**TASK ITEM**: Copy out the entire passage on types of drugs word for word.

-- PASSAGE follows --

Service Directory for Drug and Alcohol Users

types of drugs

The three main types of drugs, classified by their effects on the central nervous system are:

  • depressants;
  • stimulants; and
  • hallucinogens.


Depressant drugs slow down, or depress, the functions of the central nervous system (however, they don't necessarily make you feel depressed). Depressant drugs include:

  • alcohol;
  • opiates and opioids: including heroin (also known as 'H', 'hammer', 'smack' and 'gear'), morphine, codeine, methadone and buprenorphine;
  • cannabis: (also known as 'green', 'smoke', 'weed', 'pot', 'dope', 'cone' and 'mull'), including marijuana, hashish and hash oil. In stronger concentrations, such as in hashish and resin, cannabis can also act as an hallucinogen in addition to being a central nervous system depressant;
  • minor tranquillisers/benzodiazepines (benzos): including diazepam (Valium), oxazepam (Serepax), nitrazepam (Mogadon), temazepam (Normison and Euhypnos); and
  • some solvents and inhalants: including vapours from petrol, glue, chrome paint and lighter fluid.

In moderate doses, depressants can make you feel relaxed. Some depressants cause euphoria and a sense of calm and well-being. They may be used to 'wind down' or to reduce anxiety, stress or inhibition. Because they slow you down, depressants affect coordination, concentration and judgment. This makes driving and operating machinery hazardous.

In larger doses, depressants can cause unconsciousness by reducing breathing and heart rate. A person's speech may become slurred and their movements sluggish and uncoordinated. Other effects of larger doses including nausea, vomiting and, in extreme cases, death. When taken in combination, depressants increase their effects and increase the danger of overdose.

-- PASSAGE concluded --
-- RECORD EXTRACTS follows --

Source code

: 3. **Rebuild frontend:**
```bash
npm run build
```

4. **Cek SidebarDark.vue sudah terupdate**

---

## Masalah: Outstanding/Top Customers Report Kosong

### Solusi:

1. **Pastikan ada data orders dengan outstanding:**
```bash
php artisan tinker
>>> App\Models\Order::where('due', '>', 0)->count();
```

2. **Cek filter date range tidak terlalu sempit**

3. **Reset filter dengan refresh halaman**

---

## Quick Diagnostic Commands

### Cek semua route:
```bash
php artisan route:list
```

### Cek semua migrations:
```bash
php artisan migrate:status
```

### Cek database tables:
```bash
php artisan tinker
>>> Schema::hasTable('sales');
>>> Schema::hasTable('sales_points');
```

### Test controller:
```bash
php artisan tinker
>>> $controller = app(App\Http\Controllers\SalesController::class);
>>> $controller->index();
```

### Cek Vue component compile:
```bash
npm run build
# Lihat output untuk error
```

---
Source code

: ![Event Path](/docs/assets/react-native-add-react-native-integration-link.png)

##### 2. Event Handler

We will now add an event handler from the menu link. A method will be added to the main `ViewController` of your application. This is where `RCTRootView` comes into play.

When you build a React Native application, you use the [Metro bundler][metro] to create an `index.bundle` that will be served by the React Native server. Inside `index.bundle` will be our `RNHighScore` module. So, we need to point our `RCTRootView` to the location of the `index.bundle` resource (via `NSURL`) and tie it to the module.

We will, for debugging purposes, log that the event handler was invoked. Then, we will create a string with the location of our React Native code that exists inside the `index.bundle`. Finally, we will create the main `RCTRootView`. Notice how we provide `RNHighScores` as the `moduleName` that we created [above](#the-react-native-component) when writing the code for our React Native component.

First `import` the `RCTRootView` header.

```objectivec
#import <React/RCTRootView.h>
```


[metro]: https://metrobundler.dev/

-- RECORD EXTRACTS concluded --

**SOLVED PROBLEM**:
Service Directory for Drug and Alcohol Users

types of drugs

The three main types of drugs, classified by their effects on the central nervous system are:

  • depressants;
  • stimulants; and
  • hallucinogens.


Depressant drugs slow down, or depress, the functions of the central nervous system (however, they don't necessarily make you feel depressed). Depressant drugs include:

  • alcohol;
  • opiates and opioids: including heroin (also known as 'H', 'hammer', 'smack' and 'gear'), morphine, codeine, methadone and buprenorphine;
  • cannabis: (also known as 'green', 'smoke', 'weed', 'pot', 'dope', 'cone' and 'mull'), including marijuana, hashish and hash oil. In stronger concentrations, such as in hashish and resin, cannabis can also act as an hallucinogen in addition to being a central nervous system depressant;
  • minor tranquillisers/benzodiazepines (benzos): including diazepam (Valium), oxazepam (Serepax), nitrazepam (Mogadon), temazepam (Normison and Euhypnos); and
  • some solvents and inhalants: including vapours from petrol, glue, chrome paint and lighter fluid.

In moderate doses, depressants can make you feel relaxed. Some depressants cause euphoria and a sense of calm and well-being. They may be used to 'wind down' or to reduce anxiety, stress or inhibition. Because they slow you down, depressants affect coordination, concentration and judgment. This makes driving and operating machinery hazardous.

In larger doses, depressants can cause unconsciousness by reducing breathing and heart rate. A person's speech may become slurred and their movements sluggish and uncoordinated. Other effects of larger doses including nausea, vomiting and, in extreme cases, death. When taken in combination, depressants increase their effects and increase the danger of overdose.